- Culture
- 04 Apr 05
Mickybo And Me is a sensitive but unsentimental examination of two boys' cross-denominational friendship. Actor and screenwriter Adrian Dunbar sings its praises.
Mickybo And Me is a very amiable flick about a cross-community boyhood friendship set in Belfast, 1970. Based on Owen McCaffety’s play Mojo Mickybo, director Terry Loane’s surprisingly delightful film is both child-centric yet very adult in theme, as two boys – one a ginger moppet from an expansive Catholic household (Niall Wright), the other a neat Protestant only child (John Joe McNeill) – bond over Butch Cassidy And The Sundance Kid and run away to Australia, or at least over the border.

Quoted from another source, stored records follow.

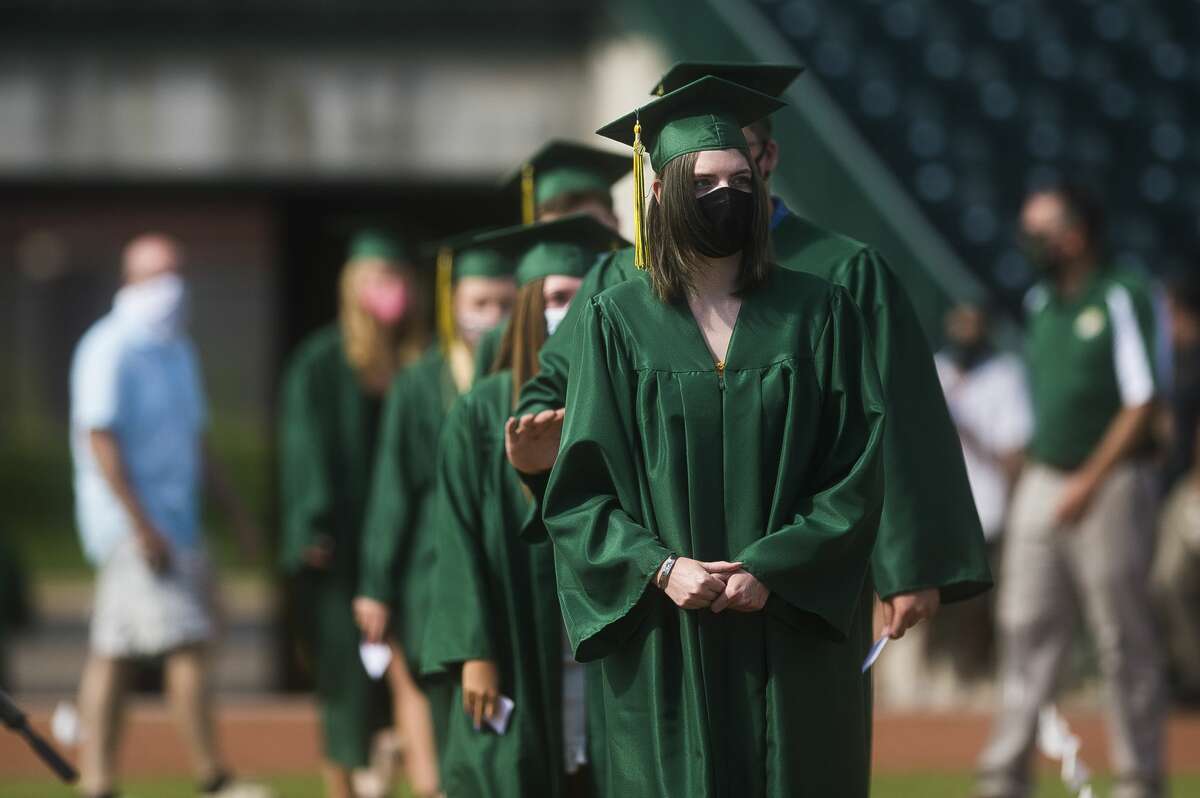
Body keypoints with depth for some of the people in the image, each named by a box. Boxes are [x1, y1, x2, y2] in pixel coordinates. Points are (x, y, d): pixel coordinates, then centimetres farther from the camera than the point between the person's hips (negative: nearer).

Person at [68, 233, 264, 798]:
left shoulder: (176, 350, 18)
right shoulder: (110, 351, -10)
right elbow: (100, 440, -16)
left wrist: (235, 511, 22)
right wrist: (142, 525, -21)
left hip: (176, 522, 9)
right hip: (131, 524, -9)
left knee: (113, 654, 7)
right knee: (186, 645, -13)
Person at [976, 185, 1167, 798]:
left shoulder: (1120, 301, -9)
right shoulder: (1040, 305, 14)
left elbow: (1141, 404, -13)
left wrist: (1090, 482, -17)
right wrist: (1028, 472, 13)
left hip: (1109, 485, -7)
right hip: (1041, 487, 7)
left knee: (1124, 634, -2)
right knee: (1025, 629, 4)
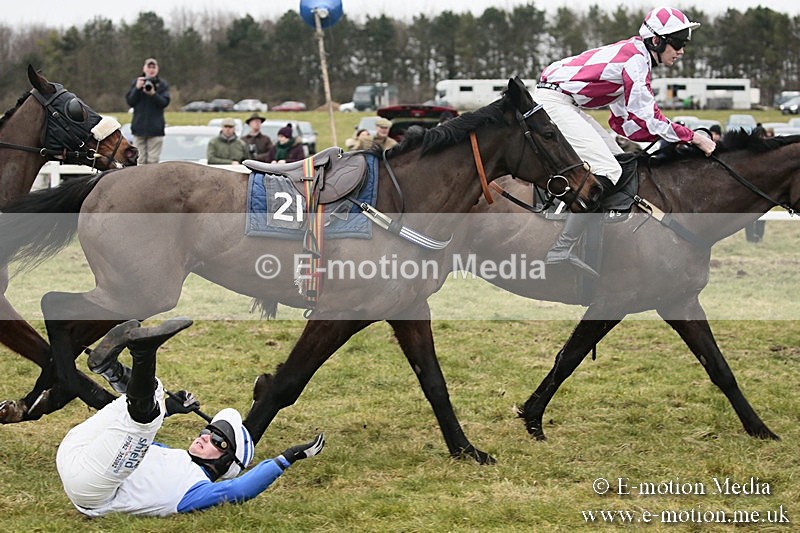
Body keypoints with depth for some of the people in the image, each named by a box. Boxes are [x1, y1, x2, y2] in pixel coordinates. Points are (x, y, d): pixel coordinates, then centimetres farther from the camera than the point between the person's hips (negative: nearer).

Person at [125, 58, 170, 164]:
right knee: (140, 160, 1)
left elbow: (165, 102, -6)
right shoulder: (135, 82, 8)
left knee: (153, 160, -3)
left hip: (155, 128, -1)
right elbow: (130, 101, 1)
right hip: (139, 127, 1)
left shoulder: (162, 84, 5)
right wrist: (137, 88, -12)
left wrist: (153, 94, -22)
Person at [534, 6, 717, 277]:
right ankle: (560, 251, -16)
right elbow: (648, 117, -16)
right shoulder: (636, 59, -14)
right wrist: (691, 137, -10)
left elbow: (625, 122, 14)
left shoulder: (633, 56, 16)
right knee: (607, 171, -16)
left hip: (565, 104, 11)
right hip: (553, 101, -11)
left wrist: (674, 136, 7)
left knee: (617, 159, 15)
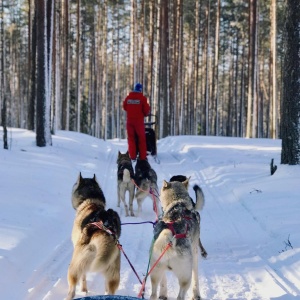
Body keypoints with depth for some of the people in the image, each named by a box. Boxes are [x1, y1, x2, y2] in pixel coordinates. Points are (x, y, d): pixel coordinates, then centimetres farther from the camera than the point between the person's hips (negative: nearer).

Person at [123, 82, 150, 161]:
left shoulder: (128, 97, 1)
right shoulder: (142, 98, -10)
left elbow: (124, 107, 12)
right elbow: (146, 109, -9)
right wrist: (145, 114, 13)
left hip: (130, 120, 3)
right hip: (139, 120, -3)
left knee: (131, 138, 10)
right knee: (141, 138, 8)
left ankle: (132, 156, 5)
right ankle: (142, 156, 6)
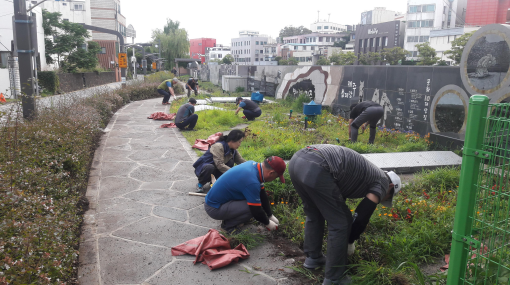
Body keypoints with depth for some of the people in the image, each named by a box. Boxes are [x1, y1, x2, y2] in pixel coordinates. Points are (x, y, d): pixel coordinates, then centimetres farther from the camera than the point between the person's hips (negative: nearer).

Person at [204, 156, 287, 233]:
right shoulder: (252, 182, -30)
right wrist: (267, 223, -1)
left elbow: (262, 194, 10)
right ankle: (228, 225, -2)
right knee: (252, 207, -22)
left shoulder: (253, 164, -2)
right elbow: (256, 211, -21)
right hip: (214, 208, -9)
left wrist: (271, 216, 15)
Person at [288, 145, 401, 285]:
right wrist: (350, 241, 29)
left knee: (313, 214, 31)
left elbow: (336, 204, 44)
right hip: (316, 169, -9)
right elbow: (362, 217, 11)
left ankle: (313, 257, 46)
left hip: (297, 160, 9)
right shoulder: (382, 182, 17)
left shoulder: (367, 173, 39)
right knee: (340, 222, 10)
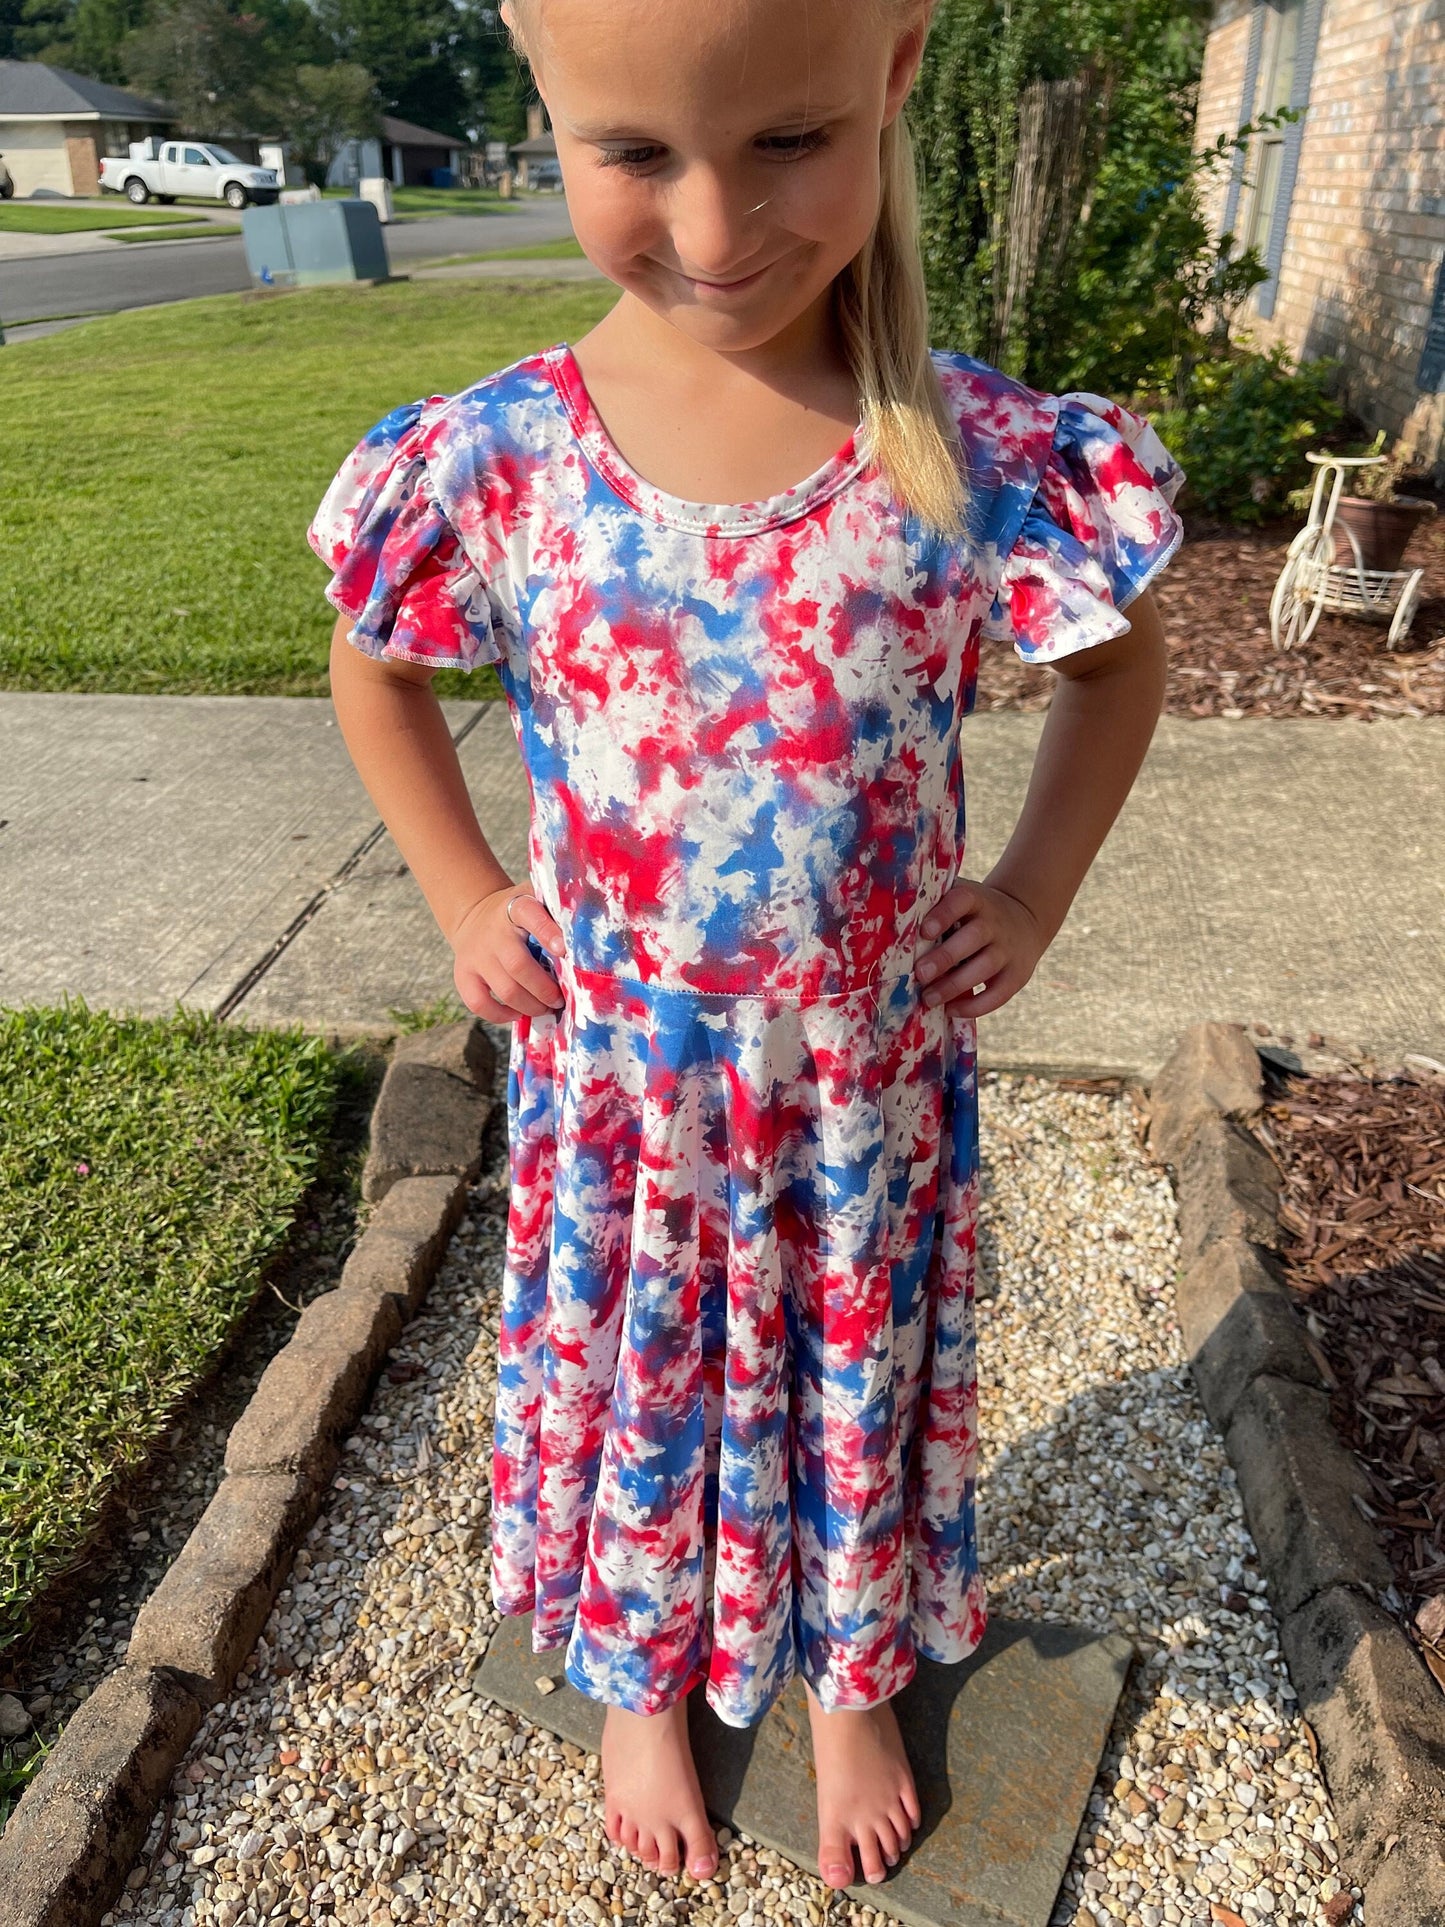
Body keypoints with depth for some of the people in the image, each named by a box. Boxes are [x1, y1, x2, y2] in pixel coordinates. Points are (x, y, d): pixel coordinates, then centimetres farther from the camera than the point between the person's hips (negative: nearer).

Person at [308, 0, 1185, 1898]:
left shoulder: (985, 454, -15)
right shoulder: (492, 460, -13)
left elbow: (1121, 664, 3)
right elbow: (376, 672, 6)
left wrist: (1034, 892, -5)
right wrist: (465, 900, 0)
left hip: (874, 1080, 0)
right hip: (616, 1079, 1)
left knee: (860, 1388, 22)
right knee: (636, 1388, 23)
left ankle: (854, 1683, 57)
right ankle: (643, 1680, 57)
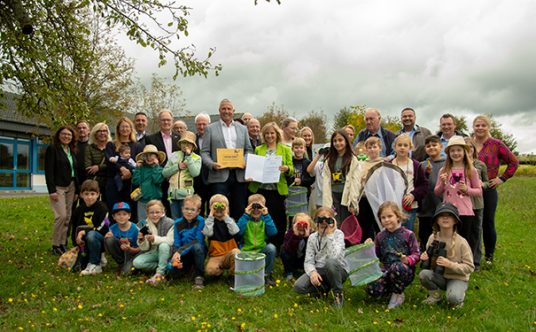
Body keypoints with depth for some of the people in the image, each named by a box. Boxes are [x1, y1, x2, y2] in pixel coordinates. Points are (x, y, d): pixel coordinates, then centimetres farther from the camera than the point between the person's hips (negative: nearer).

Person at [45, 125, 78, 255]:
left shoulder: (72, 151, 15)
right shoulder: (52, 149, -3)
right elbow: (48, 171, -10)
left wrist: (76, 190, 11)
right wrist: (52, 190, -17)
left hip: (71, 187, 6)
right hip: (58, 187, -6)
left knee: (68, 217, 4)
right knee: (61, 215, -13)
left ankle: (63, 244, 11)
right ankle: (55, 246, -1)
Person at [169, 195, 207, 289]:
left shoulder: (201, 221, -15)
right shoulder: (178, 223, -3)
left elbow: (198, 241, -23)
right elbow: (176, 244, -7)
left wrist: (179, 251, -31)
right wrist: (176, 255, -29)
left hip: (198, 253, -3)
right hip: (183, 254, 4)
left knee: (197, 246, -36)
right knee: (173, 269, -22)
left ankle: (199, 277, -19)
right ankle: (188, 266, 15)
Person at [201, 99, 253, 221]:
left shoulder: (242, 129, 16)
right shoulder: (210, 129, 7)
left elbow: (249, 150, 15)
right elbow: (204, 152, 3)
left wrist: (245, 161, -5)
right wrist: (212, 164, -15)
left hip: (240, 175, 3)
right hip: (220, 175, -3)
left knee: (240, 210, 6)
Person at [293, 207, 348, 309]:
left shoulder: (338, 234, -13)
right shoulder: (312, 237, -1)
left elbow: (334, 256, -30)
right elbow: (308, 261, -7)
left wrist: (329, 234, -27)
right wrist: (312, 272, -29)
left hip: (338, 271, -3)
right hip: (319, 271, 3)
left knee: (330, 262, -39)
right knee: (298, 286, -22)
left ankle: (338, 293, -12)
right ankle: (325, 287, 7)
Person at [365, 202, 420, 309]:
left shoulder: (408, 234, -3)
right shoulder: (380, 236, 9)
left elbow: (416, 254, -4)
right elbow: (377, 256, 17)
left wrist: (408, 260, -25)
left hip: (405, 272, -3)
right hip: (387, 270, 4)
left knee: (396, 267, -41)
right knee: (371, 289, -24)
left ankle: (398, 294, -9)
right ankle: (395, 288, 9)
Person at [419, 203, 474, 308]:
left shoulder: (461, 242, -16)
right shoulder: (433, 238, -6)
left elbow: (469, 267, -14)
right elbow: (428, 256, 11)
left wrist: (450, 264, -28)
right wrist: (425, 257, -14)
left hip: (457, 278, -3)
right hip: (439, 276, 3)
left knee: (453, 298, -32)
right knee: (423, 274, -28)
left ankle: (460, 295, 8)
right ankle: (435, 295, 3)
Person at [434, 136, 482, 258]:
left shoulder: (471, 171, 0)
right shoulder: (444, 171, 4)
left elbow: (479, 191, 5)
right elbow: (437, 192, 8)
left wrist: (467, 190, -13)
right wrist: (442, 184, -11)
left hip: (465, 212, -1)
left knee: (466, 243, 7)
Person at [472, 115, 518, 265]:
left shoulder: (496, 144, -1)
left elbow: (514, 162, 4)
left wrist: (502, 178, -1)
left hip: (488, 190, -2)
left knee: (488, 223, 4)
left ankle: (489, 256, 19)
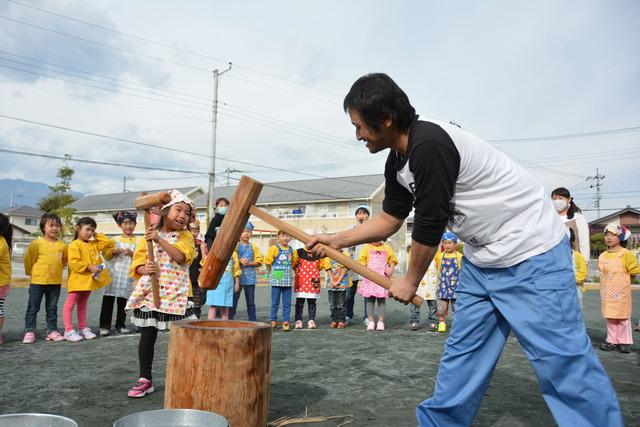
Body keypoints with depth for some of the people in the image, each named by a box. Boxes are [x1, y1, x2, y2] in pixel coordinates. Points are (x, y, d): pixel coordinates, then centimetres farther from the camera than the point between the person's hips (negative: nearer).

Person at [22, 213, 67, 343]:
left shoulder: (62, 245, 0)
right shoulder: (37, 243, -10)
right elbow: (28, 259, -1)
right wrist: (31, 272, 7)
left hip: (55, 282, 3)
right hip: (38, 282, -3)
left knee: (52, 308, 12)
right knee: (33, 308, 4)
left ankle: (52, 331, 18)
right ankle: (29, 332, 12)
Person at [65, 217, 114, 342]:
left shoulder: (94, 244, 11)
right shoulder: (74, 245, -11)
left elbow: (110, 243, 9)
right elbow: (74, 263, -19)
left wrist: (97, 235, 8)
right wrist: (90, 267, -22)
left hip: (90, 280, 7)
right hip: (77, 280, -7)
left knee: (83, 305, 17)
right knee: (69, 305, -1)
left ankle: (83, 328, 23)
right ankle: (69, 331, 1)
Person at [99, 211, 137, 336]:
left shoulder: (137, 241, 4)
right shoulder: (115, 240, 8)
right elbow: (106, 256, 8)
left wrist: (132, 254, -17)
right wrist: (114, 252, -11)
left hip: (127, 276, 0)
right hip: (112, 274, 1)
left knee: (123, 301, 6)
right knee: (108, 301, 0)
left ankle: (120, 325, 17)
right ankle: (105, 325, 6)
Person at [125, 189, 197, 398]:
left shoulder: (185, 237, 1)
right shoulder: (147, 237, 6)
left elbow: (181, 256, -18)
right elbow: (136, 265, 5)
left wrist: (160, 240, -22)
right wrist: (144, 269, -17)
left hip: (175, 295, -2)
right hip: (149, 294, 2)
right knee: (147, 337, 9)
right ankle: (145, 379, 22)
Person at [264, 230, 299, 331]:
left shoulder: (292, 250, 9)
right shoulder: (274, 248, -3)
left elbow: (294, 263, 20)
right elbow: (268, 262, -3)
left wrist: (288, 270, 10)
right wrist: (273, 272, 0)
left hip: (288, 281, 3)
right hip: (276, 280, -3)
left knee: (287, 303, 4)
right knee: (275, 302, 3)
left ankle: (285, 322, 10)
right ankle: (273, 321, 12)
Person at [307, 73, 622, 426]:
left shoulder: (429, 145, -27)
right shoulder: (397, 164, 3)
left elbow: (429, 225, -22)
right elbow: (390, 218, 15)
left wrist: (411, 281, -6)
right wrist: (335, 240, 10)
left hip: (531, 252, -9)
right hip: (482, 259, 9)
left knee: (563, 363, -7)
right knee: (461, 354, 12)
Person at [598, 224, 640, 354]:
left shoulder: (626, 254, -7)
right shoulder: (602, 256, 8)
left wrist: (622, 278, 2)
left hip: (621, 291, -5)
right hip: (606, 292, 5)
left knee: (623, 317, 1)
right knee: (609, 317, 8)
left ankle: (624, 342, 10)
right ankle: (612, 340, 16)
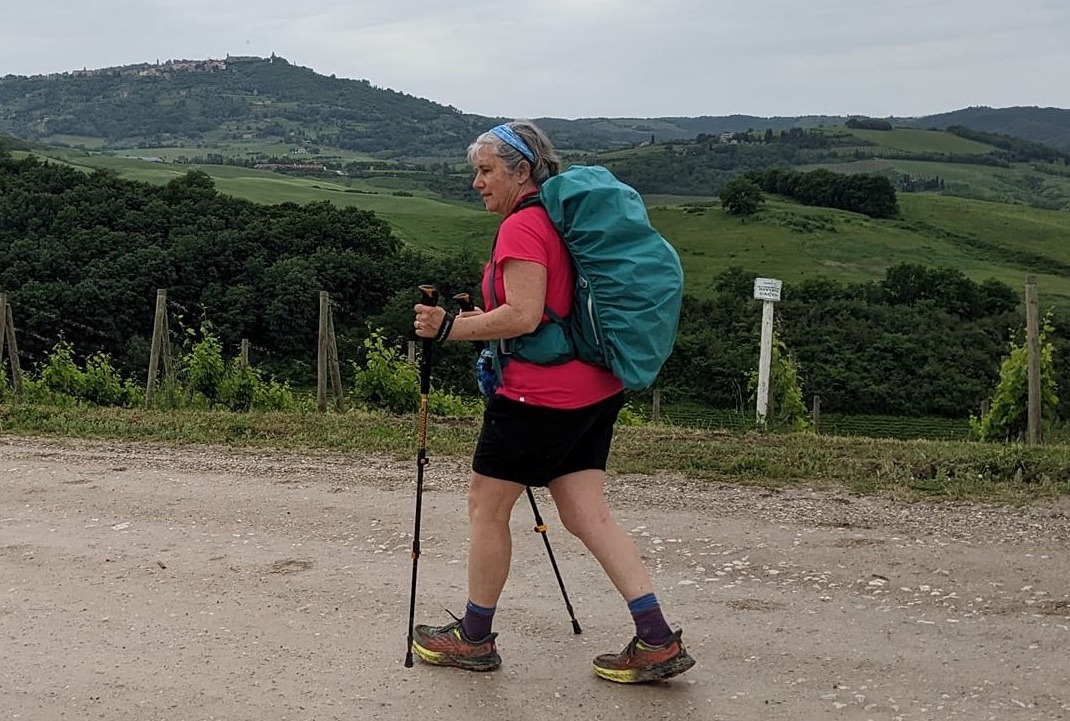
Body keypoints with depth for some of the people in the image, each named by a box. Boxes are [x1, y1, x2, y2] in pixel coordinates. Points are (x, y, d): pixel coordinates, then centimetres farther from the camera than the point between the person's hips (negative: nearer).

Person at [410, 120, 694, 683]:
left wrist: (449, 328, -15)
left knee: (485, 508, 6)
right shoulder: (559, 220, 17)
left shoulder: (522, 226, -13)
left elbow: (523, 315, -22)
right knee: (588, 516, 8)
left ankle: (473, 638, 19)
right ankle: (657, 642, 4)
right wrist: (482, 321, 21)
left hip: (538, 395, -9)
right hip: (592, 392, 9)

Armed with the clout of Working Title productions and Stephen Daldry (Billy Elliot) as executive-producer, the filmmakers and adult cast have high hopes. “It’s just a lovely little film,” exclaimed Adrian Dunbar at the Dublin International Film Festival recently. “I mean, as an actor you never really know how a script is going to turn out, but Mickybo is a really good film.”
You can tell he means it, and rightly so. Mickybo And Me is certainly more accomplished and less twee than the subject matter might give cause to believe. Besides, Mr. Dunbar ought to be a decent judge. A theatrically trained actor and the veteran of such movies as The Crying Game, How Harry Became A Tree and The General, he’s also a screenwriter of some note, having co-written the award winning screenplay of Hear My Song.
Currently, the Enniskillen born thespian is putting together a long cherished project – a biopic of James Connolly set to star Peter Mullan – an inspired piece of casting if ever there was one. “It’s something that really troubles me,” explains Adrian. “And it troubles Peter as well. That this entire pivotal period in our history is just being bulldozed. Literally, when you look at some of the sites that are being developed around Dublin. And I think Connolly is so relevant for today. He was an incredible thinker with an incredible life. He was hailed in Paris and all over Europe as a brilliant socialist and feminist thinker.”
So I take it he’s not in agreement with the current reductive historical trends about 1916 being merely a trickle in the watershed?
“I know,” he sighs. “To think about 1916 in those terms is ridiculous. It was a people’s revolt. They took to the streets and it provided a catalyst for events throughout Europe. That gets overlooked because Republicanism is like a dirty word. It’s just amazing that there’s so little record of that period in Irish cinema. That’s why bringing James Connolly to the screen is so important to me.”
Around this parish, we can hardly wait for the finished results.